Former Israeli Prime Minister Ehud Olmert has accused the current incumbent Benjamin Netanyahu of exaggerating the Iranian nuclear threat, called for a two-state solution with the Palestinians and predicted the fall of Syria’s Bashar al-Assad. Speaking at the annual Jerusalem Post conference held in New York on Sunday, Olmert said that the Iranian nuclear programme has not been making progress in years and the extent of the threat has been exaggerated.
However, Barack Obama’s claim during his visit to Israel last month that he will not allow Iran to have nuclear weapons, said Olmert, means that the US is doing its best not to see Iran with nuclear capabilities. He called on the government in Tehran to take that seriously.
The former PM warned Netanyahu about international isolation, “not because the international community is anti-Semitic, but because it can no longer accept Israel’s occupation of the Palestinian lands occupied in 1967”. He demanded that the Israeli government should deal with US leaders wisely and avoid making comments which frustrate them.

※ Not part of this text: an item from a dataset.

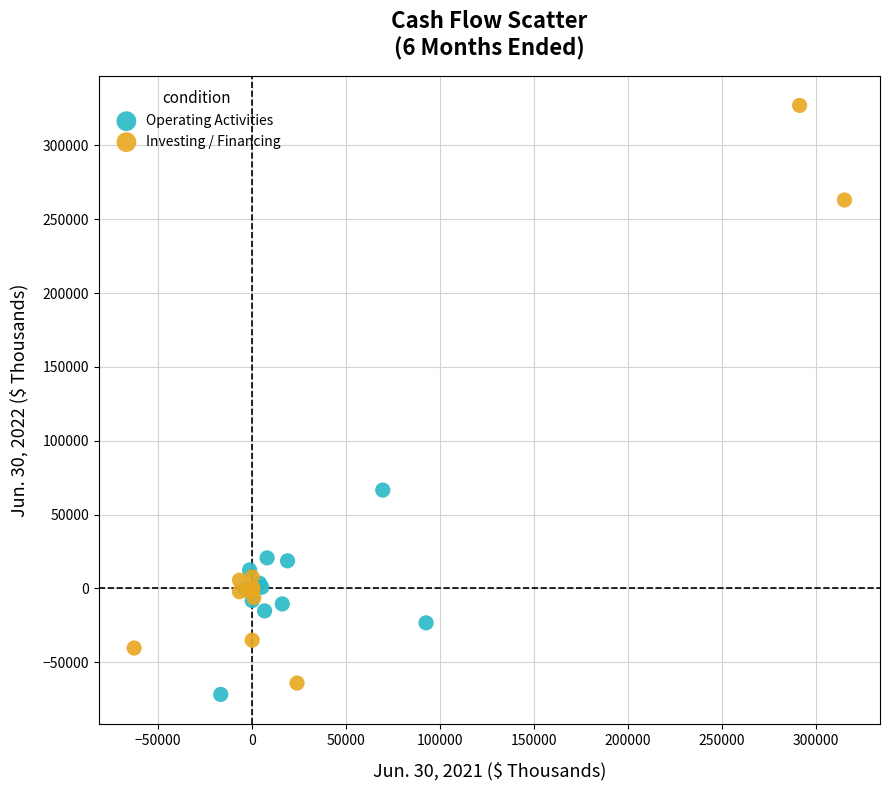

Which series contains the highest Y value?

Investing / Financing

Calling for the implementation of the two-state solution Olmert stressed that failure to reach such a solution will have a disastrous impact on Israel. The current strategic situation of Israel, he noted, is the best it has been in recent years and he does not expect Israel to have to go to war for the next ten years as a number of Arab states have changed their attitude towards Israel in their effort to avoid action which might cost millions of lives.